Görev maddesi 1
Erbakan hakkındaki metinde geçen "Şerefli Milletimiz için bir dönüm noktasıdır bu tarih." cümlesini İngilizceye çevirin.
Görev maddesi 2
Erbakan hakkındaki metne göre Prof. Dr. Necmettin Erbakan, milletimizin yanı sıra kimin umudu idi?
Görev maddesi 3
Erbakan hakkındaki metinde "Tarihe mâl olmuş, İslam" ile "adı idi Prof. Dr. Necmettin Erbakan." arasındaki bölümü, bu iki ifade de dahil olmak üzere hiçbir değişiklik yapmadan çıkarın.

Kaynak metin
__________

Yıl 1969...
Şerefli Milletimiz için bir dönüm noktasıdır bu tarih.
Tarihe mâl olmuş, İslam Davası’na damgasını vurmuş kişilerdendir Merhum Lider Prof. Dr. Necmettin Erbakan.
Yaptıkları ile sonraki nesillere de ışık tutacak yol gösterecektir Prof. Dr. Necmettin Erbakan.
Ülkemize yapmış olduğu hizmetler yazmakla bitmez, sadece milletimizin değil, ezilmiş bir ümmetin umudu idi Prof. Dr. Necmettin Erbakan.
Yenilmişlik psikolojisini dimağlardan silen kişi idi Prof. Dr. Necmettin Erbakan
''Bu milletin külünü üflesen altından iman çıkar'' diyerek ilerici yobazlara boyun eğmeden, bir ulusu yeniden İslamlaştırmanın adı idi Prof. Dr. Necmettin Erbakan.
''Herhangi bir insan; Malazgirt’te inanışının şahlanışını yaşamadan,
- Kosova’da, Niğbolu’da bir kılıç olup parlamadan,
- Ulubatlı Hasan olup İstanbul’u fethetmeden,
- Sultan Fatih olup atını denize sürmeden,
- Kanuni olup şanlı ordularıyla Avrupa’nın içine yürümeden,
- Seyit çavuş olup 250 kiloluk mermiyi “Ya Allah’ deyip namluya sürmeden.

__________

Çıkarılan malzeme
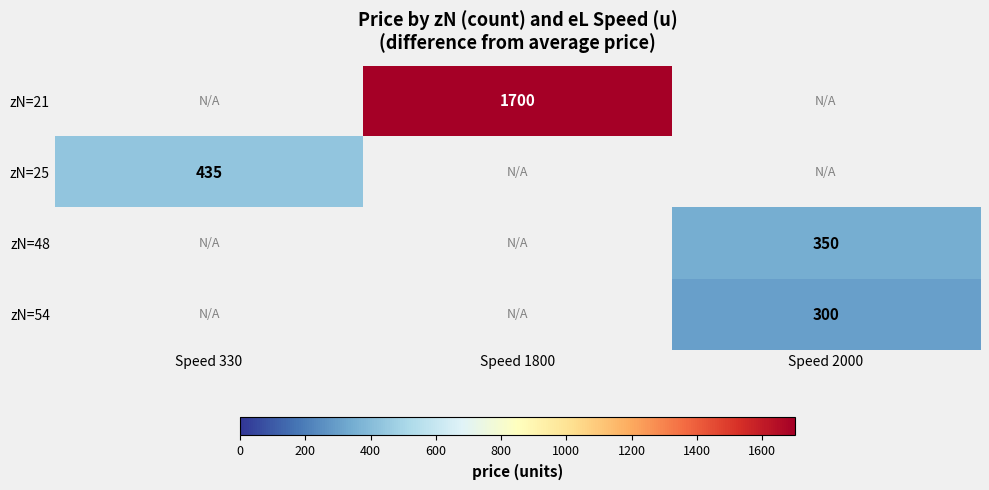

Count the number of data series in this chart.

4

__________

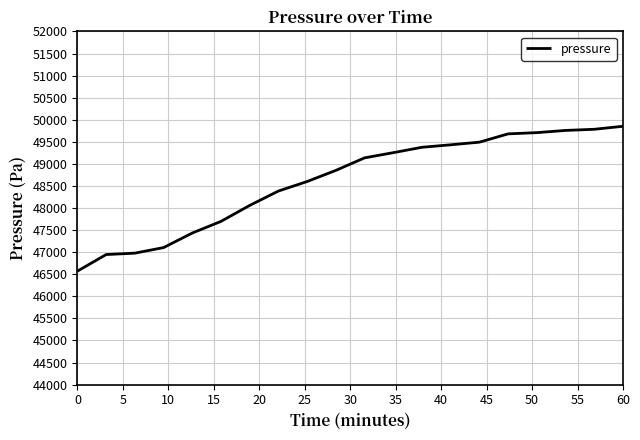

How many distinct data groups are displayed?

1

__________

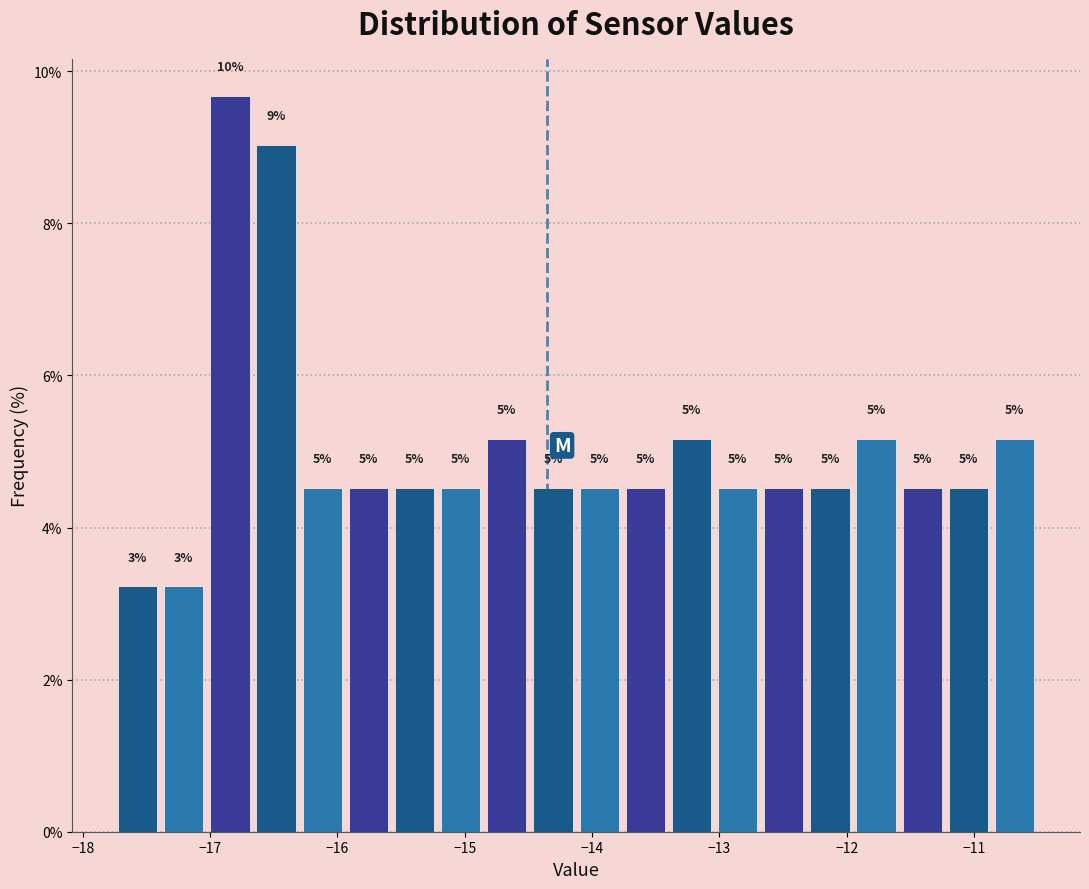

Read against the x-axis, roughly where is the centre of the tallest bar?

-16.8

__________

Görev yanıtı 1
This date is a turning point for our honorable Nation.

Görev yanıtı 2
Ezilmiş bir ümmetin umudu idi.

Görev yanıtı 3
Tarihe mâl olmuş, İslam Davası’na damgasını vurmuş kişilerdendir Merhum Lider Prof. Dr. Necmettin Erbakan.
Yaptıkları ile sonraki nesillere de ışık tutacak yol gösterecektir Prof. Dr. Necmettin Erbakan.
Ülkemize yapmış olduğu hizmetler yazmakla bitmez, sadece milletimizin değil, ezilmiş bir ümmetin umudu idi Prof. Dr. Necmettin Erbakan.
Yenilmişlik psikolojisini dimağlardan silen kişi idi Prof. Dr. Necmettin Erbakan
''Bu milletin külünü üflesen altından iman çıkar'' diyerek ilerici yobazlara boyun eğmeden, bir ulusu yeniden İslamlaştırmanın adı idi Prof. Dr. Necmettin Erbakan.